▶ _Supplied material_:
= Beginning of Section =

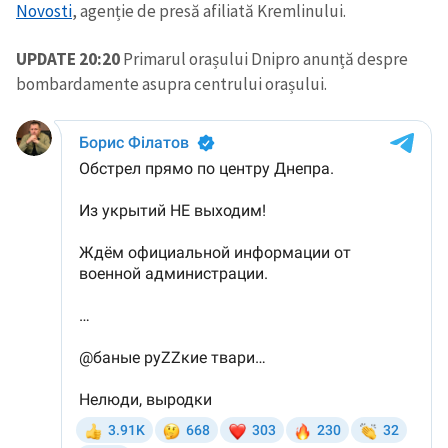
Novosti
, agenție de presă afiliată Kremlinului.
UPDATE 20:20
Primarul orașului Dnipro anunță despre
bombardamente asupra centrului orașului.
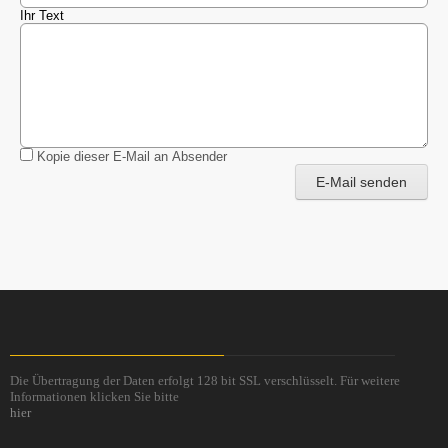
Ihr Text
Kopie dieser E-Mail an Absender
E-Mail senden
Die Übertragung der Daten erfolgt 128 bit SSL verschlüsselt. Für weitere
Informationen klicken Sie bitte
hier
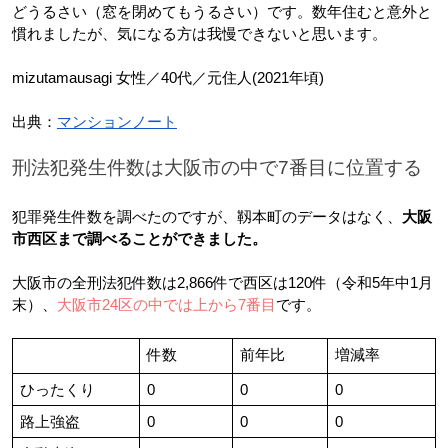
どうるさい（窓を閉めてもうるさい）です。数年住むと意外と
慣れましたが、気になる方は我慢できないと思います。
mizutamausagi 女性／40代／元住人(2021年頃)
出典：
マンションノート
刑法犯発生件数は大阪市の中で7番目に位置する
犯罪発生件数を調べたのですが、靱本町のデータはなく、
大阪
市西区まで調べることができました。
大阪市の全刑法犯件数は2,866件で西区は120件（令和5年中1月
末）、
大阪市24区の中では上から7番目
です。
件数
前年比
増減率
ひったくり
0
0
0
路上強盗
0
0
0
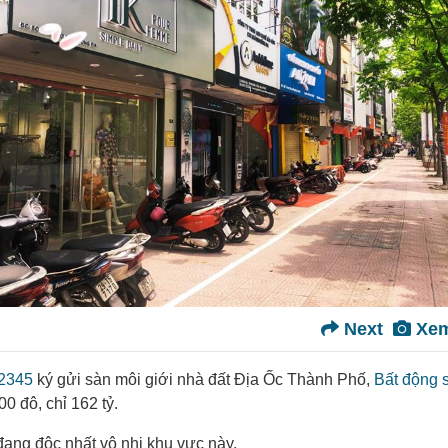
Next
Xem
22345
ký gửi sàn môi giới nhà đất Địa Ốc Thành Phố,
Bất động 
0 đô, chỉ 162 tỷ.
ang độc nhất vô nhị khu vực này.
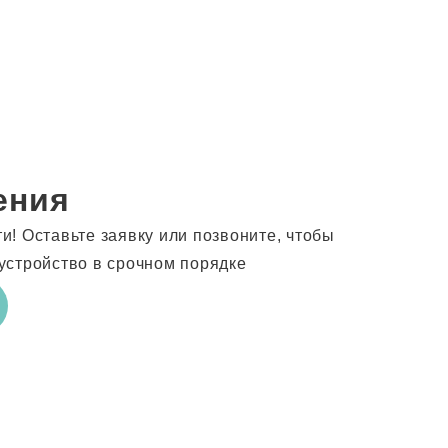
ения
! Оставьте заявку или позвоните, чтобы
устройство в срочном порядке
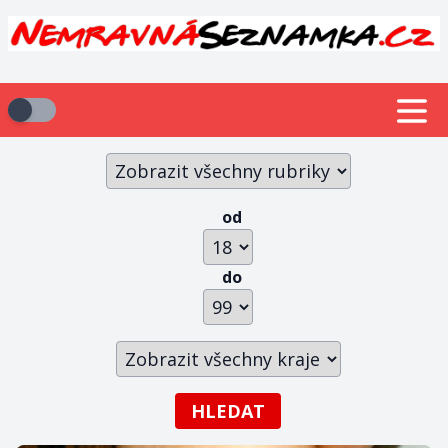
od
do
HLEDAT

= End of Section =
= Beginning of Section =

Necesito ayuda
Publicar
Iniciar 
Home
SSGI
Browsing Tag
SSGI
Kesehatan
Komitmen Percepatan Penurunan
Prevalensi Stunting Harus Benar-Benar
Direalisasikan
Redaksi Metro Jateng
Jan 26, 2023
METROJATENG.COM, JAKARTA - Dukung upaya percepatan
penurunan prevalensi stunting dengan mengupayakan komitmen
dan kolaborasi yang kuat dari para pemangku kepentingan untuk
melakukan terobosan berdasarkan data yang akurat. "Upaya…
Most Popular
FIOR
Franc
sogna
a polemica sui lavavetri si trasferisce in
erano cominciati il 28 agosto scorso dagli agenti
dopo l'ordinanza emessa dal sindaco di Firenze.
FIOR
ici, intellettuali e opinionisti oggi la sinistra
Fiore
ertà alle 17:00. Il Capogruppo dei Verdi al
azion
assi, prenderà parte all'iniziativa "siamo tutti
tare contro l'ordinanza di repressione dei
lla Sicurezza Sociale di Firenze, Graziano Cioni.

= End of Section =

Reproduce the lines character for character, beginning with the line that contains "Necesito ayuda" and ending with the line that contains "lla Sicurezza Sociale".

Necesito ayuda
Publicar
Iniciar 
Home
SSGI
Browsing Tag
SSGI
Kesehatan
Komitmen Percepatan Penurunan
Prevalensi Stunting Harus Benar-Benar
Direalisasikan
Redaksi Metro Jateng
Jan 26, 2023
METROJATENG.COM, JAKARTA - Dukung upaya percepatan
penurunan prevalensi stunting dengan mengupayakan komitmen
dan kolaborasi yang kuat dari para pemangku kepentingan untuk
melakukan terobosan berdasarkan data yang akurat. "Upaya…
Most Popular
FIOR
Franc
sogna
a polemica sui lavavetri si trasferisce in
erano cominciati il 28 agosto scorso dagli agenti
dopo l'ordinanza emessa dal sindaco di Firenze.
FIOR
ici, intellettuali e opinionisti oggi la sinistra
Fiore
ertà alle 17:00. Il Capogruppo dei Verdi al
azion
assi, prenderà parte all'iniziativa "siamo tutti
tare contro l'ordinanza di repressione dei
lla Sicurezza Sociale di Firenze, Graziano Cioni.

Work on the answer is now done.